Over 1,800 healthcare professionals were interviewed for a recent Scrypt survey, and 56 percent reported that their organization could be doing more to educate employees on HIPAA compliance.
Furthermore, 78 percent said that they use mobile messaging at work, but 52 percent added that their organization either did not have mobile messaging policies, or they were unsure if such policies existed within their organization.

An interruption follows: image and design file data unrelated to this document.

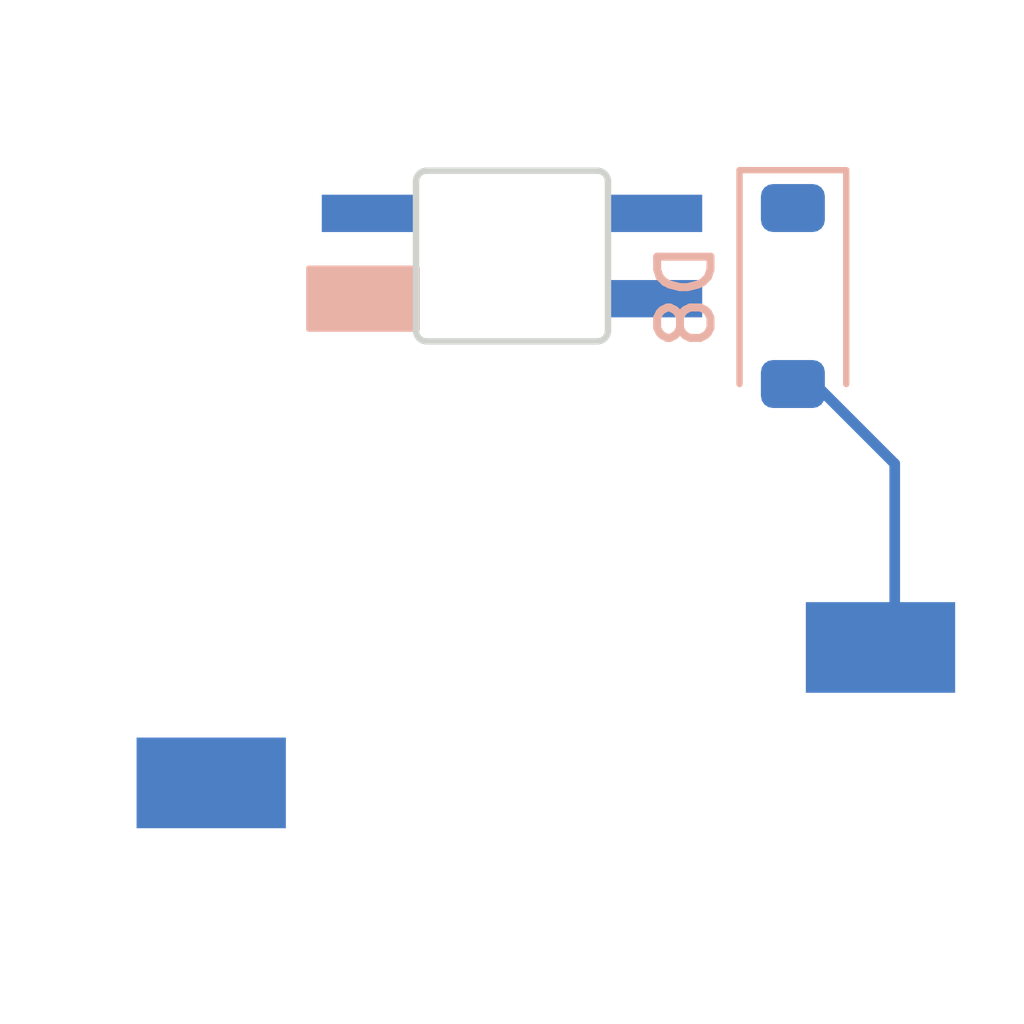
<source format=kicad_pcb>
(kicad_pcb
	(version 20240108)
	(generator "pcbnew")
	(generator_version "8.0")
	(general
		(thickness 1.6)
		(legacy_teardrops no)
	)
	(paper "A4")
	(layers
		(0 "F.Cu" signal)
		(31 "B.Cu" signal)
		(32 "B.Adhes" user "B.Adhesive")
		(33 "F.Adhes" user "F.Adhesive")
		(34 "B.Paste" user)
		(35 "F.Paste" user)
		(36 "B.SilkS" user "B.Silkscreen")
		(37 "F.SilkS" user "F.Silkscreen")
		(38 "B.Mask" user)
		(39 "F.Mask" user)
		(40 "Dwgs.User" user "User.Drawings")
		(41 "Cmts.User" user "User.Comments")
		(42 "Eco1.User" user "User.Eco1")
		(43 "Eco2.User" user "User.Eco2")
		(44 "Edge.Cuts" user)
		(45 "Margin" user)
		(46 "B.CrtYd" user "B.Courtyard")
		(47 "F.CrtYd" user "F.Courtyard")
		(48 "B.Fab" user)
		(49 "F.Fab" user)
		(50 "User.1" user)
		(51 "User.2" user)
		(52 "User.3" user)
		(53 "User.4" user)
		(54 "User.5" user)
		(55 "User.6" user)
		(56 "User.7" user)
		(57 "User.8" user)
		(58 "User.9" user)
	)
	(setup
		(pad_to_mask_clearance 0)
		(allow_soldermask_bridges_in_footprints no)
		(pcbplotparams
			(layerselection 0x00010fc_ffffffff)
			(plot_on_all_layers_selection 0x0000000_00000000)
			(disableapertmacros no)
			(usegerberextensions no)
			(usegerberattributes yes)
			(usegerberadvancedattributes yes)
			(creategerberjobfile yes)
			(dashed_line_dash_ratio 12.000000)
			(dashed_line_gap_ratio 3.000000)
			(svgprecision 4)
			(plotframeref no)
			(viasonmask no)
			(mode 1)
			(useauxorigin no)
			(hpglpennumber 1)
			(hpglpenspeed 20)
			(hpglpendiameter 15.000000)
			(pdf_front_fp_property_popups yes)
			(pdf_back_fp_property_popups yes)
			(dxfpolygonmode yes)
			(dxfimperialunits yes)
			(dxfusepcbnewfont yes)
			(psnegative no)
			(psa4output no)
			(plotreference yes)
			(plotvalue yes)
			(plotfptext yes)
			(plotinvisibletext no)
			(sketchpadsonfab no)
			(subtractmaskfromsilk no)
			(outputformat 1)
			(mirror no)
			(drillshape 1)
			(scaleselection 1)
			(outputdirectory "")
		)
	)
	(net 0 "")
	(net 1 "/switch_col")
	(net 2 "/switch_row")
	(net 3 "/RGB_R")
	(net 4 "/RGB_B")
	(net 5 "/RGB_G")
	(net 6 "/RGB_V")
	(footprint "vladkvit_keyb:MX_RGB" (layer "F.Cu") (at 39.733 40.6))
	(footprint "vladkvit_keyb:MX_switch_hotswap" (layer "F.Cu") (at 39.733 40.6))
	(footprint "Diode_SMD:D_SOD-123" (layer "B.Cu") (at 45 36.55 -90))
	(segment
		(start 46.91 39.694392)
		(end 45.230964 38.015356)
		(width 0.2)
		(layer "B.Cu")
		(net 0)
		(uuid "127eafd6-fe0f-46e7-94d6-b49efc8d0b22")
	)
	(segment
		(start 46.91 42.54)
		(end 46.91 39.694392)
		(width 0.2)
		(layer "B.Cu")
		(net 0)
		(uuid "9841d3da-60c5-468f-98f9-e0cbc61164a6")
	)
)

</source>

“We understand the challenges healthcare providers face when it comes to managing and exchanging PHI,” Scrypt, Inc. CEO Aleks Szymanski said in a statement. “In an industry as closely regulated as healthcare, where the margin for error is minimal. It is essential that organizations invest not only in the best HIPAA-secure technology, but also in instilling a culture of security through appropriate training and education.”
The survey also revealed that secure messaging is not always used for communications. Specifically, 70 percent of those surveyed reported that they have sent PHI using a non-secure application, such as iMessage, WhatsApp or their device’s native messaging client.
In terms of the information sent, seventeen percent of respondents said they have sent or received PHI via mobile message. Nearly one-quarter - 24 percent - included names, while 19 percent included telephone numbers, and 13 percent had email addresses.
Only one-quarter of respondents who use mobile messaging also said that they use a secure solution.
Individuals might be ignoring HIPAA compliance measures in some cases, as 80 percent of respondents stated that they consider their HIPAA knowledge to be either good or very good.
BYOD security measures should also be thoroughly reviewed by organizations, as 65 percent of respondents who use a mobile device at work said they also use the same device for personal use. Additionally, 52 percent of those surveyed added that there are no restrictions in the applications they download and use at work.
However, nearly all respondents - 96 percent - reported that they use at least one security measure to protect their device. The most commonly used method is a passcode or PIN, with 18 percent of respondents saying they use just one method.
The findings are similar to last year’s Scrypt survey, where 69 percent of respondents said they were confident with their current HIPAA policies. Seventy-six percent of those surveyed also stated that staff or human error poses the greatest threat to covered entities in terms of a HIPAA breach.
Fifty-six percent of respondents also listed hackers or data theft as the top threat, while 20 percent reported that vendor error was the greatest potential threat.
The majority of healthcare organizations - 81 percent - said that their method to protecting patient data was using HIPAA compliant software.
“Even those who are using HIPAA compliant software should be careful, because not all software providers are as secure and robust as they claim to be,” the report’s authors wrote, adding that regular internal testing on user accounts could be beneficial as well.